Bagi mereka, politik bukan panggung pencitraan. Ini arena jihad moral. Maka tak mengherankan jika simpatisan PPP tak pernah benar-benar punah. Dalam setiap generasi, selalu muncul kembali wajah-wajah muda yang mengambil estafet hijau itu. Kadang dari alumni pesantren, kadang dari aktivis BEM, kadang dari anak kampung yang muak pada politik gimik tapi rindu akan nilai-nilai yang utuh.
Mereka mungkin dicibir “kolot”, “jadul”, atau “kurang gaul”, tapi justru di sanalah keistimewaannya: mereka tidak ikut arus, tapi justru menjadi sungai yang tenang, menanti waktu untuk mengalir lebih deras. Politik hijau bukan tentang trend sesaat ia adalah perlawanan panjang terhadap politik yang kehilangan arah dan moral.

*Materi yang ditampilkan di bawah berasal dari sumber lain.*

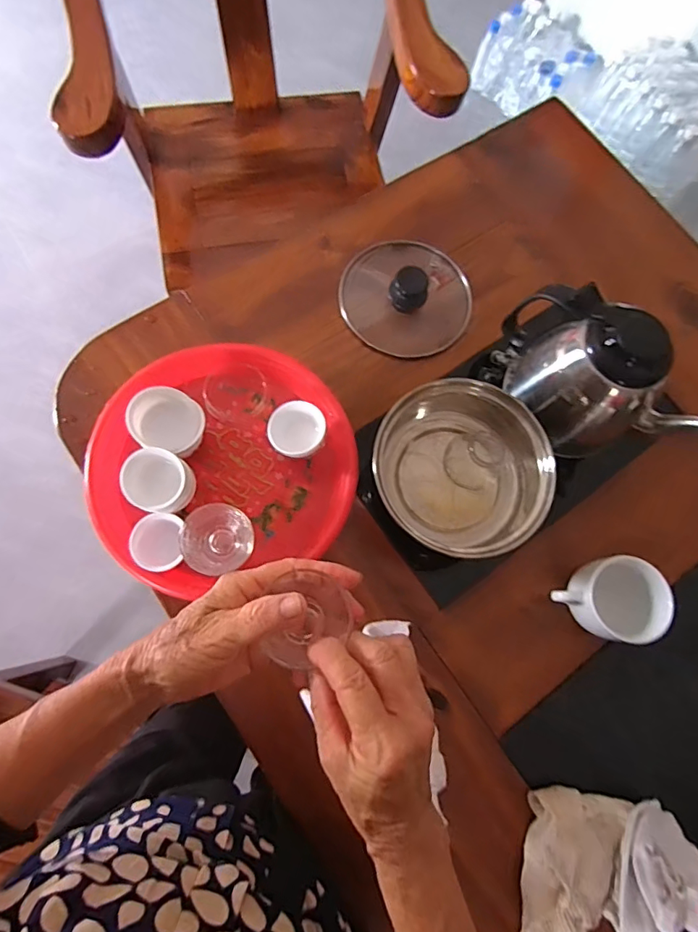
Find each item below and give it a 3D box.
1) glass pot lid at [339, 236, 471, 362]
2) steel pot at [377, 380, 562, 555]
[{"bbox_3d":[0.065,-0.195,0.573,0.151,0.054,0.138,1,75,-4],"label":"glass pot lid"},{"bbox_3d":[0.121,-0.005,0.493,0.171,0.079,0.179,1,75,-4],"label":"steel pot"}]

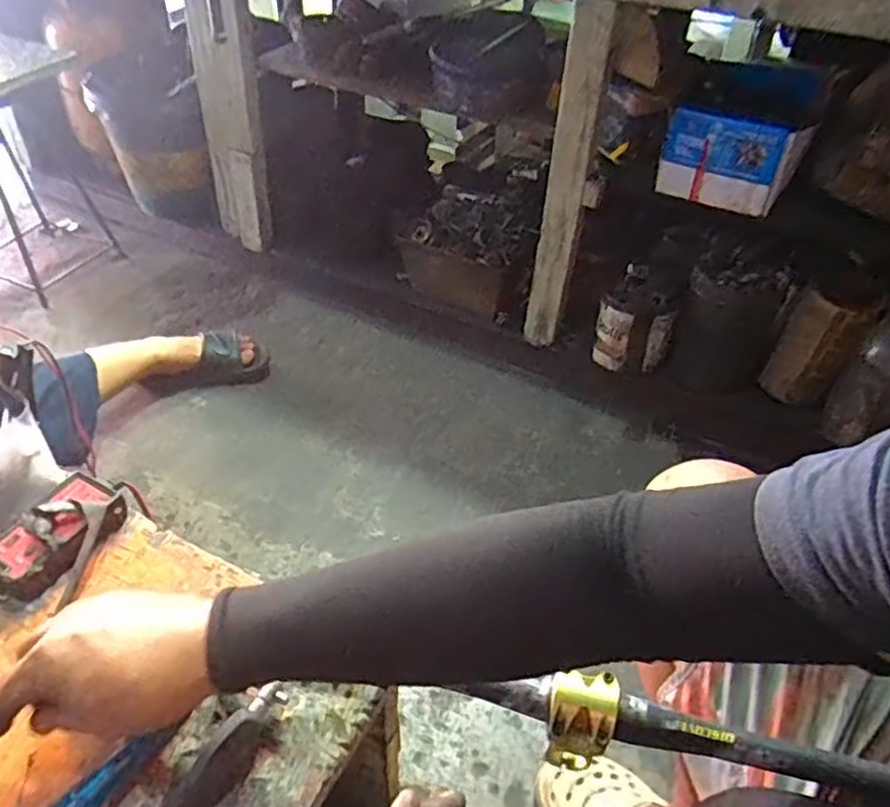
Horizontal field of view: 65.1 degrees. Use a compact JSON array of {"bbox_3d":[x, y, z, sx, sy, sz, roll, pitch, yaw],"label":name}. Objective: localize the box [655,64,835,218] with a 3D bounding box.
[{"bbox_3d":[0.518,-0.455,1.196,0.209,0.155,0.258,27,48,23],"label":"box"}]

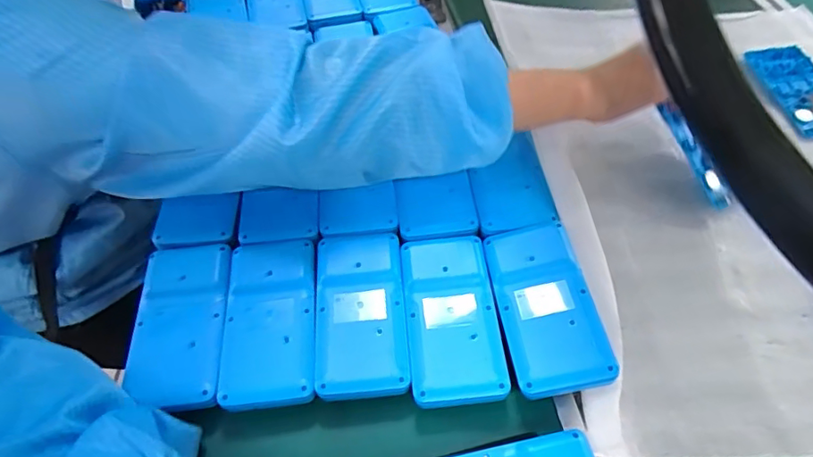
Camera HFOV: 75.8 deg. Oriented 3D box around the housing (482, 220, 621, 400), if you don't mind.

Jadi, jika hari ini kau melihat seorang simpatisan PPP yang tampak biasa saja mungkin sedang menyeruput kopi di pojok warung atau menjadi moderator diskusi kecil di desa jangan remehkan dia. Di balik sikap santunnya, tersimpan keteguhan ideologis yang tak mudah dibeli. Di balik senyumnya, ada sejarah panjang perjuangan yang masih menyala.
Dan satu yang pasti: mereka tak pernah mati gaya dalam memperjuangkan warna hijau, bahkan ketika panggung politik berubah menjadi sirkus penuh topeng dan trik.